La plupart de ses histoires décrivent des mises en scène morbides. Ce sont des fictions criminelles où les coupables font
inévitablement appel à des simulacres, à des mises en scène. Le spectacle fait ainsi partie intégrante de récits conçus comme
des trompe-l’oeil pour le spectateur comme pour les personnages. Son intérêt pour les machinations est sans doute à l’origine
de cette qualité, un goût acquis, selon Castle lui-même, à la vision des Diaboliques d’Henri-Georges Clouzot. Castle est ainsi
comme les propres protagonistes de ses films, occupé à monter des stratagèmes destinés à faire peur.
INSPIRÉ PAR HITCHCOCK
Mais l’autre succès dont va s’inspirer Castle c’est bien sûr Psycho (Psychose) d’Alfred Hitchcock, réalisé en 1960, qui
engendra, comme on sait, une descendance conséquente et inégale et peut, à juste titre, être considéré comme l’oeuvre
séminale avec The Birds (Les Oiseaux) du cinéma de terreur moderne.
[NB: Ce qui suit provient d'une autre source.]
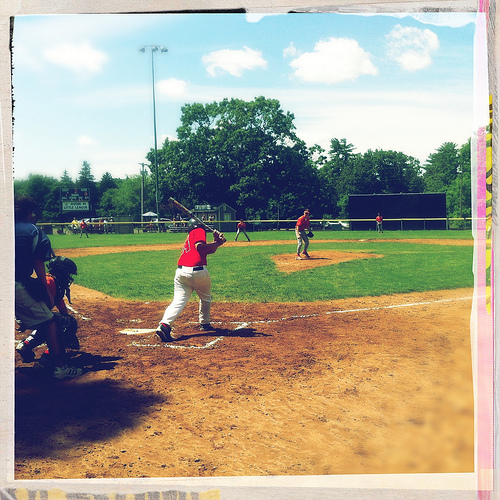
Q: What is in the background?
A: Some trees.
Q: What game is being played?
A: Baseball.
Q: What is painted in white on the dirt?
A: Lines.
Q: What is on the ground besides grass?
A: Dirt.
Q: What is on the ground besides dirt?
A: Grass.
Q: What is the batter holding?
A: Bat.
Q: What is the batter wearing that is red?
A: Jersey.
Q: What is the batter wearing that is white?
A: Pants.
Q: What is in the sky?
A: Clouds.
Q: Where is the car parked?
A: Lot.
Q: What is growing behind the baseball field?
A: Trees.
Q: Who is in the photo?
A: Some people.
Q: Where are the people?
A: On a field.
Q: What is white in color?
A: The line on the field.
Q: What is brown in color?
A: The dirt.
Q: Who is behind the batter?
A: The catcher.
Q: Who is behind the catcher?
A: Umpire.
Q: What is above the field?
A: Clouds.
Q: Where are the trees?
A: Outside the field.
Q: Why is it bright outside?
A: It's daytime.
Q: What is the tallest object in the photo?
A: Light pole.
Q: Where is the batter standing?
A: Batter's box.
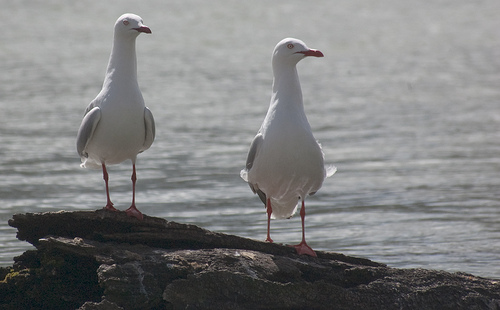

Tout comme Hitchcock pour son film, Castle reprend
l’esthétique épuré de la télévision, le noir et blanc, la banalité des lieux d’une Amérique provinciale, des décors simplissimes,
des personnages sans qualités, souvent animés par de bas instincts et d’ignobles pulsions telles l’avidité, la peur, la frustration
sexuelle. Ce dernier état est particulièrement illustré par les personnages incarnés par Joan Crawford dans Strait-Jacket (La
Meurtrière diabolique, 1964) et Barbara Stanwyck dans The Night Walker (Celui qui n’existait pas, 1965.)
De tels partis pris semblent exprimer une volonté de stylisation consciente. Des films comme Homicidal (Homicide, 1961)
Strait-Jacket fonctionnent sur divers assemblages qui sont autant de variations sur Psycho. Castle invente d’excitantes
combinatoires narratives (le couple mère-fils du modèle devient un duel frère-soeur ou mère-fille) ou iconiques. Ainsi l’escalier,
lieu pivot de l’action, devient une figure en soi dont les possibilités plastiques et dramatiques sont ingénieusement dépliées
dans des films comme Homicidal, I Saw What You Did, The Night Walker. Le scénariste de ce dernier titre n’est autre que
l’auteur du roman à l’origine de Psycho, Robert Bloch. La scène de la douche fait l’objet d’une étonnante inversion dans I Saw
What You Did. Alors qu’un certain cinéma d’avant-garde s’est souvent enorgueilli de fonctionner comme principe de
déconstruction analytique d’oeuvres existantes, Castle, sans en avoir l’intention, a inventé une forme d’art inconsciemment
conceptuelle. Cette qualité a évidemment été déterminée par une histoire, celle du cinéma hollywoodien classique, qui arrivait à
son terme. Il y a comme un parfum de décadence et de décomposition dans le cinéma de William Castle. L’auteur d’Homicidal
est le démiurge ironique d’un monde de simulacres, fonctionnant sur la programmation mentale et la mémoire de son
spectateur, délaissant la profondeur de ses modèles pour en interroger les mécanismes.